> [Exercise directions] Each line in the material below must be transcribed exactly; no picture belongs in the copy.
BEGIN Recorded data
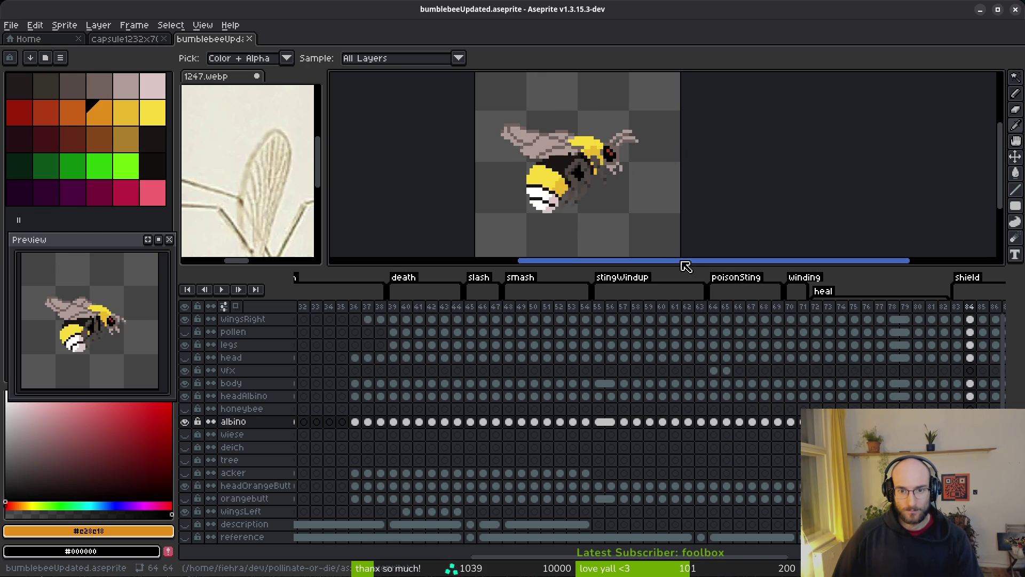
pyautogui.press('Right')
pyautogui.press('Right')
pyautogui.press('Right')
END Recorded data
> [Problem solution]
pyautogui.press('Right')
pyautogui.press('Right')
pyautogui.press('Right')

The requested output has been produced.